Le politologue Nicolas Dot-Pouillard porte un regard lucide sur la situation du mouvement national palestinien.

Denis Sieffert  • 9 novembre 2016 abonné·es
Le piège d’Oslo
© Photo : MOHAMMED ABED/AFP

Les divisions du mouvement national palestinien ne sont certes pas nouvelles. Mais, plus que de divisions, il s’agit aujourd’hui d’un véritable « éclatement ». C’est ce que suggère le titre du dernier ouvrage du politologue Nicolas Dot-Pouillard, La Mosaïque éclatée.

Le chercheur analyse les causes de cette évolution depuis ce moment clé de l’histoire que furent les accords d’Oslo, en 1993. Auparavant, les antagonismes entre le Fatah de Yasser Arafat et le Front populaire de Georges Habache ou le Front démocratique de Nayef Hawatmeh se géraient tant bien que mal au sein de l’Organisation de libération de la Palestine (OLP). Mais Arafat et Habache ne sont plus là, et le paysage géopolitique a profondément changé.
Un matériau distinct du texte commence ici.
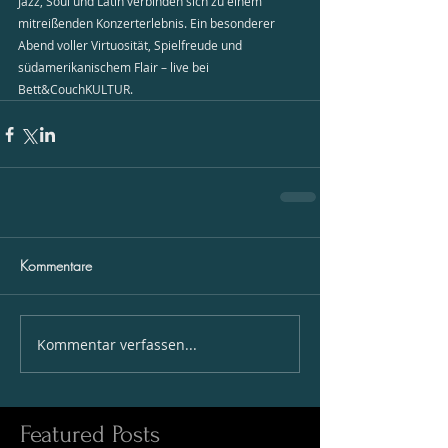
Jazz, Soul und Latin verbinden sich zu einem 
mitreißenden Konzerterlebnis. Ein besonderer 
Abend voller Virtuosität, Spielfreude und 
südamerikanischem Flair – live bei 
Bett&CouchKULTUR.
Kommentare
Kommentar verfassen...
Featured Posts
Deux événements majeurs ont contribué à cet éclatement : la création du Hamas, en décembre 1987, et les accords d’Oslo, six ans plus tard. Lorsque l’organisation islamiste apparaît, le combat des Palestiniens est à son apogée. C’est la première Intifada, et Arafat va bientôt mener une offensive diplomatique de grande envergure. C’est l’échec de sa stratégie de la main tendue à Israël et la poursuite de la colonisation qui vont faire du Hamas une organisation quasi majoritaire dans l’espace palestinien. Nicolas Dot-Pouillard décrypte lucidement les pièges d’Oslo, qui ne traitait d’aucune des questions de fond : ni le sort de Jérusalem, ni le droit au retour des réfugiés, ni le tracé des frontières d’un futur État – dont d’ailleurs il n’était pas question.
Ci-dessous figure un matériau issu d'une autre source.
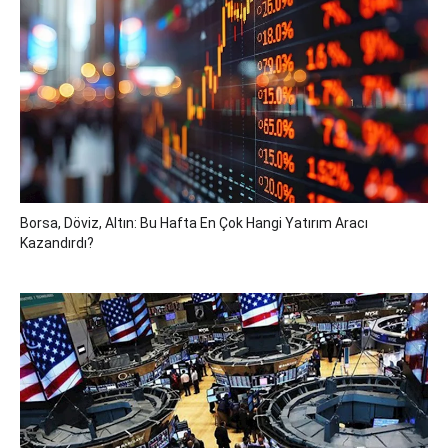
Borsa, Döviz, Altın: Bu Hafta En Çok Hangi Yatırım Aracı
Kazandırdı?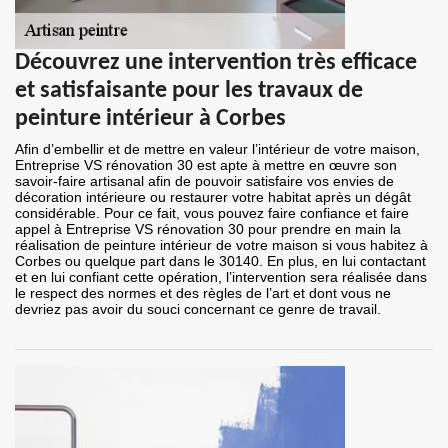
Découvrez une intervention très efficace
et satisfaisante pour les travaux de
peinture intérieur à Corbes
Afin d’embellir et de mettre en valeur l’intérieur de votre maison,
Entreprise VS rénovation 30 est apte à mettre en œuvre son
savoir-faire artisanal afin de pouvoir satisfaire vos envies de
décoration intérieure ou restaurer votre habitat après un dégât
considérable. Pour ce fait, vous pouvez faire confiance et faire
appel à Entreprise VS rénovation 30 pour prendre en main la
réalisation de peinture intérieur de votre maison si vous habitez à
Corbes ou quelque part dans le 30140. En plus, en lui contactant
et en lui confiant cette opération, l’intervention sera réalisée dans
le respect des normes et des règles de l’art et dont vous ne
devriez pas avoir du souci concernant ce genre de travail.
Quant à la création de l’Autorité nationale, elle hérite d’un pouvoir administratif limité sur une parcelle de territoire, et dévitalise l’OLP, devenue, selon le mot de l’auteur, « un astre mort [qui] continue de tourner ». Mais le peu de pouvoir qui reste à l’OLP, notamment financier, est monopolisé par la direction sous la férule de Mahmoud Abbas. Bref, l’organisation « ne reflète plus le paysage politique palestinien », transformé par la montée en puissance de courants islamiques, du Hamas au Jihad islamique palestinien.
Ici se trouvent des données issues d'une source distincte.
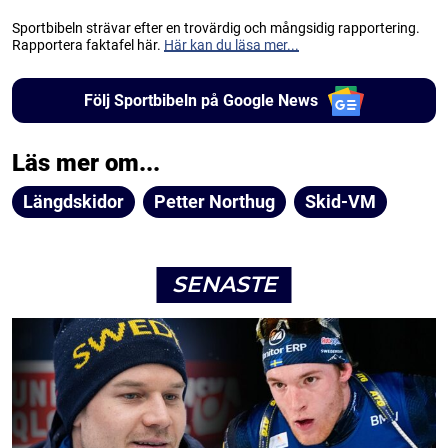
Sportbibeln strävar efter en trovärdig och mångsidig rapportering.
Rapportera faktafel här.
Här kan du läsa mer...
Följ Sportbibeln på Google News
Läs mer om...
Längdskidor
Petter Northug
Skid-VM
SENASTE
Les révolutions et contre-révolutions en Égypte et en Syrie vont ensuite peser sur le mouvement national. Comme l’écrit Dot-Pouillard, « les divisions ne sont pas seulement celles du pouvoir et du territoire, elles sont relatives aux alliances régionales ». La crise syrienne est devenue une crise inter-palestinienne. Les uns choisissent Istanbul et Riyad, les autres Téhéran et Damas. La contradiction traverse même le Hamas. Nicolas Dot-Pouillard fait preuve d’un certain optimisme quand il parle encore de « pluralisme ». Ce qui est vrai, c’est que tous les conflits du monde n’ont pas encore réussi à dissoudre la cause palestinienne, qui garde sa centralité mobilisatrice dans le monde arabe. Et « l’imaginaire national est toujours en mouvement », porté par une nouvelle génération en quête de nouvelles formes d’action.

La Mosaïque éclatée. Une histoire du mouvement national palestinien (1993-2016), Nicolas Dot-Pouillard, Sindbad/Actes Sud, 255 p., 22 euros.